Stored records:
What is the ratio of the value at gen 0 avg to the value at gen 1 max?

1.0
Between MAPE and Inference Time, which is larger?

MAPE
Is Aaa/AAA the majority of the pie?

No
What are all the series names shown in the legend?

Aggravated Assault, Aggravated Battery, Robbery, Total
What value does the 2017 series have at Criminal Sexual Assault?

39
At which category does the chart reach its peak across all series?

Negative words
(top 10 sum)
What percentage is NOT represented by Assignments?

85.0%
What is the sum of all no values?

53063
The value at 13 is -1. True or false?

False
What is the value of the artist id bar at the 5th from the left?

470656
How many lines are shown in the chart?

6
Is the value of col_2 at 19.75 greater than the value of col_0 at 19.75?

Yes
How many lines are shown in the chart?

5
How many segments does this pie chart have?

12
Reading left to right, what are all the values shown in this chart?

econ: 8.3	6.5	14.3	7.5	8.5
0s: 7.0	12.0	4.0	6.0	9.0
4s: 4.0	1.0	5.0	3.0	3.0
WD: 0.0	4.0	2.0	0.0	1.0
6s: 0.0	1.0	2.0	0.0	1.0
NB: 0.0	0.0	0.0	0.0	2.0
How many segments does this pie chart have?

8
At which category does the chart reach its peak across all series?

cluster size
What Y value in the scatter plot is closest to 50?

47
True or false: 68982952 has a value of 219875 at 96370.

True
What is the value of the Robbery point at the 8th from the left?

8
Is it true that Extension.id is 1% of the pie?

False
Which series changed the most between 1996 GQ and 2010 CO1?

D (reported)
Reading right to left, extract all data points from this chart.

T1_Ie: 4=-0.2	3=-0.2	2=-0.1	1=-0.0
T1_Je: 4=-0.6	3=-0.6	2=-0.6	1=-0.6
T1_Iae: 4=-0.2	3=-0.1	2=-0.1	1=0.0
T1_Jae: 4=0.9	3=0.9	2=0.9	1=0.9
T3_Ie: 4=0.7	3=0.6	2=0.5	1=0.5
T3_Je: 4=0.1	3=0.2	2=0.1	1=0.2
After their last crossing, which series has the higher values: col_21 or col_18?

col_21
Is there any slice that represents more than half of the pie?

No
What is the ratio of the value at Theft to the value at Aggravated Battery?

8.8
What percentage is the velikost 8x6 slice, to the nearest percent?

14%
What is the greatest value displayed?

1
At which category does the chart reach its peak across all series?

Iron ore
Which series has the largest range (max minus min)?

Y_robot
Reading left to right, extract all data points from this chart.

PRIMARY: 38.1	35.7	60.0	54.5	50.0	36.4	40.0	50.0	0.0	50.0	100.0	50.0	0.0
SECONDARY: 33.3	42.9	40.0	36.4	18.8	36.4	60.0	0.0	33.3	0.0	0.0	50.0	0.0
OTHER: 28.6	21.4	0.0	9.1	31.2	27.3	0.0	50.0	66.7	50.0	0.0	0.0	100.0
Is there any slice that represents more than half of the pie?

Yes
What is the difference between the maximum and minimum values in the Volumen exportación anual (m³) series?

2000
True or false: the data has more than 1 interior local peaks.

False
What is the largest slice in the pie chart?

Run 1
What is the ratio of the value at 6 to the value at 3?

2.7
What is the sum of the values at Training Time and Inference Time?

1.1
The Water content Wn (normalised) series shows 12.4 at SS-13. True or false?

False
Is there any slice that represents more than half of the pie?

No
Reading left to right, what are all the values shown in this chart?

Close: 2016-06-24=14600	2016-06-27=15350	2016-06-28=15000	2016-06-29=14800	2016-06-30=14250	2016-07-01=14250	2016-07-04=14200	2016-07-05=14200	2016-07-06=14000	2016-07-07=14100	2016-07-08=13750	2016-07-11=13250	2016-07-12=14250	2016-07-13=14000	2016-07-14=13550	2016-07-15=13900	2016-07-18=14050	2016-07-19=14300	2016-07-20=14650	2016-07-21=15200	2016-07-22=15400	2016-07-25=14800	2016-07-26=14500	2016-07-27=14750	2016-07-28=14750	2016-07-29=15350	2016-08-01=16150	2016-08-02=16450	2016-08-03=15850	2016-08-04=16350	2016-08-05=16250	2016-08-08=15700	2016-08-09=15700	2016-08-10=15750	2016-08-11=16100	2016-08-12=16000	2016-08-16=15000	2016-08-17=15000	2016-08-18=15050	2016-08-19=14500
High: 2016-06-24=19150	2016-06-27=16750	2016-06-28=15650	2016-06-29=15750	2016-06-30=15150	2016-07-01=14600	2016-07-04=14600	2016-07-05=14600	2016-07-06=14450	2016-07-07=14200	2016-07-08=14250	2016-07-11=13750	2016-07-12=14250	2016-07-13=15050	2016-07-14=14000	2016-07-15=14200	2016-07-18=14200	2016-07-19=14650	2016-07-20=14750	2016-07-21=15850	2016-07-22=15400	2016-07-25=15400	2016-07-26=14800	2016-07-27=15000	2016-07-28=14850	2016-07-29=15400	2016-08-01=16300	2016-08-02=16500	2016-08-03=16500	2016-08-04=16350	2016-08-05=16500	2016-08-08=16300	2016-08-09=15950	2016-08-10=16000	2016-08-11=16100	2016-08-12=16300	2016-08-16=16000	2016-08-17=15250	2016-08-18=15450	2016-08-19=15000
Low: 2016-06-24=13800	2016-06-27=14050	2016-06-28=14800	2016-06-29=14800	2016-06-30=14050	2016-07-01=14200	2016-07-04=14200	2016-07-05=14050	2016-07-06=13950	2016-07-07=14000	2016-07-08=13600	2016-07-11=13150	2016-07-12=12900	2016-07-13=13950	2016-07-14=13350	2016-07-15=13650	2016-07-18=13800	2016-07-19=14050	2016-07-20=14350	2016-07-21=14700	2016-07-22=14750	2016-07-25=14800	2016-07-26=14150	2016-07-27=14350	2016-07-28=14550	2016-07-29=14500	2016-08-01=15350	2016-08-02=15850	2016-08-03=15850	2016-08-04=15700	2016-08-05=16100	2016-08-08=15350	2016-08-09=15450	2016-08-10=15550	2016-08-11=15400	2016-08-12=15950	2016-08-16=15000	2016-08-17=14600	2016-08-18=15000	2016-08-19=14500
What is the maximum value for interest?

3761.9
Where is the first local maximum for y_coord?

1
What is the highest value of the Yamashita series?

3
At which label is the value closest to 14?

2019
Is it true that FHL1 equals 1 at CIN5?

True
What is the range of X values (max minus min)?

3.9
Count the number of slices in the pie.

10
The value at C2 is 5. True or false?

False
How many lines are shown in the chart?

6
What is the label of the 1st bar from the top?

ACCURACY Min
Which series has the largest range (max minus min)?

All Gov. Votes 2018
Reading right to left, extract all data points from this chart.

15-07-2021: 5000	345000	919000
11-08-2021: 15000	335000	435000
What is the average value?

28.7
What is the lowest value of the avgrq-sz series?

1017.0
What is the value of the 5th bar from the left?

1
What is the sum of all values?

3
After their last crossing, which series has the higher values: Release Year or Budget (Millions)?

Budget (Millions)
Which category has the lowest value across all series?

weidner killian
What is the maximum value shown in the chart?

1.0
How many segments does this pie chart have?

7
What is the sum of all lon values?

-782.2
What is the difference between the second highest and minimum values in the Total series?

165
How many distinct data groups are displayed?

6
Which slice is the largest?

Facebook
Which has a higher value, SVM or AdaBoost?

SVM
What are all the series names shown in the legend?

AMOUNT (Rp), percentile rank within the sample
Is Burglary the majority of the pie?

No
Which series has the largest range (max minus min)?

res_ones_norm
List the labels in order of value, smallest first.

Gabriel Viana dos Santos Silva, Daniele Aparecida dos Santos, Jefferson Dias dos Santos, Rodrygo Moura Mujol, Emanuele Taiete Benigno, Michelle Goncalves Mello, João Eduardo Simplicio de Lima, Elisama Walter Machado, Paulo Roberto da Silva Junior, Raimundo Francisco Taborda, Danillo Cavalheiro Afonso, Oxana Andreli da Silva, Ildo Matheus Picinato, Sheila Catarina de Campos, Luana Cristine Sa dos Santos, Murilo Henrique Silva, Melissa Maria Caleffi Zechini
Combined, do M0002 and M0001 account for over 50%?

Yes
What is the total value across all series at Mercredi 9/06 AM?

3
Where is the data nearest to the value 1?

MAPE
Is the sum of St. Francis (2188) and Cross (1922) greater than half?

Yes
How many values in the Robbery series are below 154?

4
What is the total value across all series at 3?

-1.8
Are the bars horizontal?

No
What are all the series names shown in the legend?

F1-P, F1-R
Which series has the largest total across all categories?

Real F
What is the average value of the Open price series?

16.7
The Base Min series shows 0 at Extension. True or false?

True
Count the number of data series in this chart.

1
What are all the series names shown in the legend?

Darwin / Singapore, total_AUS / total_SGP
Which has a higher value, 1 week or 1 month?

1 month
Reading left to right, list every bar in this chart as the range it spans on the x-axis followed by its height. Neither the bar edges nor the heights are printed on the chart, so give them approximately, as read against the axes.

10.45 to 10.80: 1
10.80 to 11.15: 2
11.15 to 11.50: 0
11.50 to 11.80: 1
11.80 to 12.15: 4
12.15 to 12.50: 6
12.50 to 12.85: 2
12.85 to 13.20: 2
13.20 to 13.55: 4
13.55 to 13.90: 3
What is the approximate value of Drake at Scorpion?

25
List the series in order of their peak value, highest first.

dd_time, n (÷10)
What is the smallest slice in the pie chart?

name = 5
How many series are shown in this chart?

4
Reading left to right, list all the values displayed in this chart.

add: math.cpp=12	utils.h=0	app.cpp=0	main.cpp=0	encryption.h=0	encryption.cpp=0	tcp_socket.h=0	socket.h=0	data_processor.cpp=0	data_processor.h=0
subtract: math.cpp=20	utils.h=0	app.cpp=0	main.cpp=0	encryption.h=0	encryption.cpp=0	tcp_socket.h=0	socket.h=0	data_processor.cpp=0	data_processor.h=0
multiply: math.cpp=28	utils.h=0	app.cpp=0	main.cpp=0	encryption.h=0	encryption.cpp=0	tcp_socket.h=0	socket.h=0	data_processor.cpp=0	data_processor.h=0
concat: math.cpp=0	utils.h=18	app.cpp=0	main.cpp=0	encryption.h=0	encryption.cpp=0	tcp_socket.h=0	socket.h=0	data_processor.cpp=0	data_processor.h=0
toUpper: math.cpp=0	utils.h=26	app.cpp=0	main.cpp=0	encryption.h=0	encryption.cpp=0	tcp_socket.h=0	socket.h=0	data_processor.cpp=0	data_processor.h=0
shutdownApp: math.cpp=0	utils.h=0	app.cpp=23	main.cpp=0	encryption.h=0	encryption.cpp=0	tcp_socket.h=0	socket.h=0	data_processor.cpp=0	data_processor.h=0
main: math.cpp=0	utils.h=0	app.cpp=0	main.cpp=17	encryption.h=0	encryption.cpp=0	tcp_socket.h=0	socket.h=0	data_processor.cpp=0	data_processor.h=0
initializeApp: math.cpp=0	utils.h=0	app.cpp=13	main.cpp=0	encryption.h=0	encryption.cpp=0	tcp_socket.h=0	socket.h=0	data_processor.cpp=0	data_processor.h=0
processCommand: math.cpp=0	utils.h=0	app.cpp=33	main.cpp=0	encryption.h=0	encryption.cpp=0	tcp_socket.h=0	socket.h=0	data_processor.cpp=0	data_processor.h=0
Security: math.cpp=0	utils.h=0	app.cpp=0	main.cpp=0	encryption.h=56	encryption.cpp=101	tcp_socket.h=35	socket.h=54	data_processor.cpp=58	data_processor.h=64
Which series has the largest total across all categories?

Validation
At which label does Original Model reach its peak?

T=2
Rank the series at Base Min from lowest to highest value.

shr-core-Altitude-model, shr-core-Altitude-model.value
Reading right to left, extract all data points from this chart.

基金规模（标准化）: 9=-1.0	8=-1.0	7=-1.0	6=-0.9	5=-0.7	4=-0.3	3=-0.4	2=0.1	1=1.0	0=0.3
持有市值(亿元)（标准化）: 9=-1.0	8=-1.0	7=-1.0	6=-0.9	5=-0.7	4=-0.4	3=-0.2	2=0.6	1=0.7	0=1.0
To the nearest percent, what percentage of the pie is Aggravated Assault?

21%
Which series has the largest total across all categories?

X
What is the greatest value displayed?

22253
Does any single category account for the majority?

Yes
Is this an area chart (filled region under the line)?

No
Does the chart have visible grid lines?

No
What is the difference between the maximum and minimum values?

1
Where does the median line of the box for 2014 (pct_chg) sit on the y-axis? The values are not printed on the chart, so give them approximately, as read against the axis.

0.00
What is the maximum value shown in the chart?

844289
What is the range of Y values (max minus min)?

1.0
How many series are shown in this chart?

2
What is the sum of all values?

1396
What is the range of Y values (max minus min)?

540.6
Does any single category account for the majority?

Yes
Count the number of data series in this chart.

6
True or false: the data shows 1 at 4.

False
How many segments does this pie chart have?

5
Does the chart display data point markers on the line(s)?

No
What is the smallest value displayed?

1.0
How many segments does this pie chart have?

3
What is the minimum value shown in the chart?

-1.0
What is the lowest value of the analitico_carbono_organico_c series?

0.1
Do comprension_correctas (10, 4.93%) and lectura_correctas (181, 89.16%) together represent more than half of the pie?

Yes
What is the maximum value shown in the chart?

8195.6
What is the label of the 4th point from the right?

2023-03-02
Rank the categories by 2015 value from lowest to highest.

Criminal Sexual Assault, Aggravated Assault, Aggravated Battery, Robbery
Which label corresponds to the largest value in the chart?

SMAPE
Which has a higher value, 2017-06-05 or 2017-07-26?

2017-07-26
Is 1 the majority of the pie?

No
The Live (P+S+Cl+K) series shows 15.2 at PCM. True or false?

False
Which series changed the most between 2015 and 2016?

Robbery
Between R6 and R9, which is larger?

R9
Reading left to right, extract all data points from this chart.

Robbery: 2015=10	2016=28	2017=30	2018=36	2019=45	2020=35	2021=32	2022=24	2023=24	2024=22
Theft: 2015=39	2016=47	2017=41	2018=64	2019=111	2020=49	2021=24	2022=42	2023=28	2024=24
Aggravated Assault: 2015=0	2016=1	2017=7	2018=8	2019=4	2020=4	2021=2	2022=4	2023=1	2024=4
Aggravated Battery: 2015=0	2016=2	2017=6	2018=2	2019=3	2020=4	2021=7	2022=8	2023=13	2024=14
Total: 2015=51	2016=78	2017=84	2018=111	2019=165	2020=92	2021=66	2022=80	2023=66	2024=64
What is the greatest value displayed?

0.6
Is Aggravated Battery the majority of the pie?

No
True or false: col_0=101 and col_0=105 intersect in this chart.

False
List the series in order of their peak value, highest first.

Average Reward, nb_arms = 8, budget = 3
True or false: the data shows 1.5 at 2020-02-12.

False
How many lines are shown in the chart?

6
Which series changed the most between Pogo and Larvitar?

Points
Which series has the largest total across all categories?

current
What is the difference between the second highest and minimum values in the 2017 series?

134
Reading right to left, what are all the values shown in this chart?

■ **WORK REQUIRED**
Please arrange the lines of the items as a JSON list of strings, one string per line with blank lines omitted, starting at the very first line and ending at the line that contains "True or false: 68982952", with both of those lines included.

■ **RESPONSE FOR THIS EXERCISE**
[
  "What is the ratio of the value at gen 0 avg to the value at gen 1 max?",
  "1.0",
  "Between MAPE and Inference Time, which is larger?",
  "MAPE",
  "Is Aaa/AAA the majority of the pie?",
  "No",
  "What are all the series names shown in the legend?",
  "Aggravated Assault, Aggravated Battery, Robbery, Total",
  "What value does the 2017 series have at Criminal Sexual Assault?",
  "39",
  "At which category does the chart reach its peak across all series?",
  "Negative words",
  "(top 10 sum)",
  "What percentage is NOT represented by Assignments?",
  "85.0%",
  "What is the sum of all no values?",
  "53063",
  "The value at 13 is -1. True or false?",
  "False",
  "What is the value of the artist id bar at the 5th from the left?",
  "470656",
  "How many lines are shown in the chart?",
  "6",
  "Is the value of col_2 at 19.75 greater than the value of col_0 at 19.75?",
  "Yes",
  "How many lines are shown in the chart?",
  "5",
  "How many segments does this pie chart have?",
  "12",
  "Reading left to right, what are all the values shown in this chart?",
  "econ: 8.3\t6.5\t14.3\t7.5\t8.5",
  "0s: 7.0\t12.0\t4.0\t6.0\t9.0",
  "4s: 4.0\t1.0\t5.0\t3.0\t3.0",
  "WD: 0.0\t4.0\t2.0\t0.0\t1.0",
  "6s: 0.0\t1.0\t2.0\t0.0\t1.0",
  "NB: 0.0\t0.0\t0.0\t0.0\t2.0",
  "How many segments does this pie chart have?",
  "8",
  "At which category does the chart reach its peak across all series?",
  "cluster size",
  "What Y value in the scatter plot is closest to 50?",
  "47",
  "True or false: 68982952 has a value of 219875 at 96370."
]